*INSTRUCTION 1*
According to the passage on the Pop Art movement, why did Pop Art artists embrace wit and irony?

▬▬▬▬▬▬▬▬▬▬

The Pop Art Movement: A Visual Culture Revolution

The Pop Art Movement: A Visual Culture Revolution

Table of Contents:

The Road to Pop Art

The Pop Art movement burst into being in 1952, but that landmark moment didn’t happen in a vacuum. Its roots can be found in the 19th century, largely in Europe, when the artists themselves wrested control of the art world’s trajectory from ruling powers. As the 19th century ended, artistic composition became more and more distant from exacting depictions of reality. As the 20th century picked up steam, the answer to the question “What is art?” turned out to be more complicated than previously thought. Cubism turned geometry on its head. Marcel Duchamp famously drew a moustache on “Mona Lisa” and submitted a urinal to an art show.

Soon after World War II, Abstract Expressionism took off. This style is drastically non-representational, and had legends like Jackson Pollock putting his subconscious on the table by flinging and dripping paint onto canvas. Pop Art ideas are the complete opposite. Pop Art artists felt that the Abstract Expressionism was too serious, so they embraced wit and irony. Pop Art works were markedly representational, utilizing found, everyday imagery.

What is Pop Art?

To understand the Pop Art movement, you need to understand the world in which it developed. There was significant economic growth after World War II ended. The United States saw the rise of middle-class suburbia, with teenagers listening to rock and roll, watching TV, seeing movies and worshipping celebrities. At the beginning of the 1950s, there was a groundswell of artists, activists and intellectuals who wanted to challenge what they considered a constricting societal sameness. Among them was the Independent Group (IG), who met at London’s Institute of Contemporary Arts from 1952-1955. They sought to completely revamp perspectives and portrayals of visual culture, and in the process invented Pop Art and produced motivational art that jump-started the movement.

IG member Richard Hamilton is one of the earliest to use the phrase “Pop Art,” and is also credited with a codification of Pop Art ideas, famously writing in 1957, “Pop art is popular (designed for a mass audience), transient (short term solution), expendable (easily forgotten), low cost, mass produced, young (aimed at youth), witty, sexy, gimmicky, glamorous, big business.”

▬▬▬▬▬▬▬▬▬▬

*INSTRUCTION 2*
Set out the lines of the listing below as a numbered list, leaving out any blank lines.

*SOURCE DATA*

▬▬▬▬▬▬▬▬▬▬

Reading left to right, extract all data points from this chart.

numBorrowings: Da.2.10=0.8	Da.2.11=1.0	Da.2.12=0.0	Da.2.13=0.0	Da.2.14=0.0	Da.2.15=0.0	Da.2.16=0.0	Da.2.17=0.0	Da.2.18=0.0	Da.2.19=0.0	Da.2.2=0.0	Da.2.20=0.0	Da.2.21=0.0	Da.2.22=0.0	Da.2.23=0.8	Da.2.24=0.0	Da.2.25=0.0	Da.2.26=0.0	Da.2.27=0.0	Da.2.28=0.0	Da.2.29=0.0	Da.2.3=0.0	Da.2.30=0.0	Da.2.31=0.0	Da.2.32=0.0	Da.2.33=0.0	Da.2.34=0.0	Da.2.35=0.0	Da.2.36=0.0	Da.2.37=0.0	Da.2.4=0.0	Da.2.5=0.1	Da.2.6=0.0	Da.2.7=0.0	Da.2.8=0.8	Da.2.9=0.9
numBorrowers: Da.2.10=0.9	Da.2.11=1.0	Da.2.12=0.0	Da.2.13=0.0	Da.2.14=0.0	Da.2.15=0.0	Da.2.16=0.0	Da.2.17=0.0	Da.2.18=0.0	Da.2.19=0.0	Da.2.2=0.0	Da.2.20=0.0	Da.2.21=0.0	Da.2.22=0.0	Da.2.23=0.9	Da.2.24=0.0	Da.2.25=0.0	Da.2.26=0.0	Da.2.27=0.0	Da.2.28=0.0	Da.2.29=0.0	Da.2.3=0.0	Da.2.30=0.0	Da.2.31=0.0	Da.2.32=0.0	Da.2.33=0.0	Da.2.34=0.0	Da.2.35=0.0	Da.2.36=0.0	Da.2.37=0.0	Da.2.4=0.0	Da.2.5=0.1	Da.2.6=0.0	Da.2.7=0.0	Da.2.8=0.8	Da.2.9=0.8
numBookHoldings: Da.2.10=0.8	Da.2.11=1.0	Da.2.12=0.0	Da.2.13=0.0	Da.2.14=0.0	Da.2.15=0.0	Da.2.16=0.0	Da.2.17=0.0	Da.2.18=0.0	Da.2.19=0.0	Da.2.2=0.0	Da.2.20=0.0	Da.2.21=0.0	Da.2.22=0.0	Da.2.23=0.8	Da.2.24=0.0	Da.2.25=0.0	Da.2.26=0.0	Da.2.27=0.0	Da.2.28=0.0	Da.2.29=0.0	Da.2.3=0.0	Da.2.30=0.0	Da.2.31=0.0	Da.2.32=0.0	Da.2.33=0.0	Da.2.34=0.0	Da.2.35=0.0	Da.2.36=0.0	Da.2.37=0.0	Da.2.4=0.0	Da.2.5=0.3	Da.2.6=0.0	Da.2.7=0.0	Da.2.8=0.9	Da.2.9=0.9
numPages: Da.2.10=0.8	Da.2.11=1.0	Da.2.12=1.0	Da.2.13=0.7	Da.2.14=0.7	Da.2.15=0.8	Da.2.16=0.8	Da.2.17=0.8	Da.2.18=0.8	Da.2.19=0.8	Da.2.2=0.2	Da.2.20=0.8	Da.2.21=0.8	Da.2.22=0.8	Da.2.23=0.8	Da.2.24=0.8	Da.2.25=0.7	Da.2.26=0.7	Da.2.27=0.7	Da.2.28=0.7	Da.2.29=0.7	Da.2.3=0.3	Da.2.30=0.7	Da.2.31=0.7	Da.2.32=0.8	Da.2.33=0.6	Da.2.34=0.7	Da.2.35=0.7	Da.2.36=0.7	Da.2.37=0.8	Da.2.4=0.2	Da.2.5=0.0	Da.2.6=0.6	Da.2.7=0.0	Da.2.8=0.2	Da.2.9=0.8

▬▬▬▬▬▬▬▬▬▬

*OUTPUT 1*
Pop Art artists embraced wit and irony because they felt that Abstract Expressionism was too serious.

*OUTPUT 2*
1. Reading left to right, extract all data points from this chart.
2. numBorrowings: Da.2.10=0.8	Da.2.11=1.0	Da.2.12=0.0	Da.2.13=0.0	Da.2.14=0.0	Da.2.15=0.0	Da.2.16=0.0	Da.2.17=0.0	Da.2.18=0.0	Da.2.19=0.0	Da.2.2=0.0	Da.2.20=0.0	Da.2.21=0.0	Da.2.22=0.0	Da.2.23=0.8	Da.2.24=0.0	Da.2.25=0.0	Da.2.26=0.0	Da.2.27=0.0	Da.2.28=0.0	Da.2.29=0.0	Da.2.3=0.0	Da.2.30=0.0	Da.2.31=0.0	Da.2.32=0.0	Da.2.33=0.0	Da.2.34=0.0	Da.2.35=0.0	Da.2.36=0.0	Da.2.37=0.0	Da.2.4=0.0	Da.2.5=0.1	Da.2.6=0.0	Da.2.7=0.0	Da.2.8=0.8	Da.2.9=0.9
3. numBorrowers: Da.2.10=0.9	Da.2.11=1.0	Da.2.12=0.0	Da.2.13=0.0	Da.2.14=0.0	Da.2.15=0.0	Da.2.16=0.0	Da.2.17=0.0	Da.2.18=0.0	Da.2.19=0.0	Da.2.2=0.0	Da.2.20=0.0	Da.2.21=0.0	Da.2.22=0.0	Da.2.23=0.9	Da.2.24=0.0	Da.2.25=0.0	Da.2.26=0.0	Da.2.27=0.0	Da.2.28=0.0	Da.2.29=0.0	Da.2.3=0.0	Da.2.30=0.0	Da.2.31=0.0	Da.2.32=0.0	Da.2.33=0.0	Da.2.34=0.0	Da.2.35=0.0	Da.2.36=0.0	Da.2.37=0.0	Da.2.4=0.0	Da.2.5=0.1	Da.2.6=0.0	Da.2.7=0.0	Da.2.8=0.8	Da.2.9=0.8
4. numBookHoldings: Da.2.10=0.8	Da.2.11=1.0	Da.2.12=0.0	Da.2.13=0.0	Da.2.14=0.0	Da.2.15=0.0	Da.2.16=0.0	Da.2.17=0.0	Da.2.18=0.0	Da.2.19=0.0	Da.2.2=0.0	Da.2.20=0.0	Da.2.21=0.0	Da.2.22=0.0	Da.2.23=0.8	Da.2.24=0.0	Da.2.25=0.0	Da.2.26=0.0	Da.2.27=0.0	Da.2.28=0.0	Da.2.29=0.0	Da.2.3=0.0	Da.2.30=0.0	Da.2.31=0.0	Da.2.32=0.0	Da.2.33=0.0	Da.2.34=0.0	Da.2.35=0.0	Da.2.36=0.0	Da.2.37=0.0	Da.2.4=0.0	Da.2.5=0.3	Da.2.6=0.0	Da.2.7=0.0	Da.2.8=0.9	Da.2.9=0.9
5. numPages: Da.2.10=0.8	Da.2.11=1.0	Da.2.12=1.0	Da.2.13=0.7	Da.2.14=0.7	Da.2.15=0.8	Da.2.16=0.8	Da.2.17=0.8	Da.2.18=0.8	Da.2.19=0.8	Da.2.2=0.2	Da.2.20=0.8	Da.2.21=0.8	Da.2.22=0.8	Da.2.23=0.8	Da.2.24=0.8	Da.2.25=0.7	Da.2.26=0.7	Da.2.27=0.7	Da.2.28=0.7	Da.2.29=0.7	Da.2.3=0.3	Da.2.30=0.7	Da.2.31=0.7	Da.2.32=0.8	Da.2.33=0.6	Da.2.34=0.7	Da.2.35=0.7	Da.2.36=0.7	Da.2.37=0.8	Da.2.4=0.2	Da.2.5=0.0	Da.2.6=0.6	Da.2.7=0.0	Da.2.8=0.2	Da.2.9=0.8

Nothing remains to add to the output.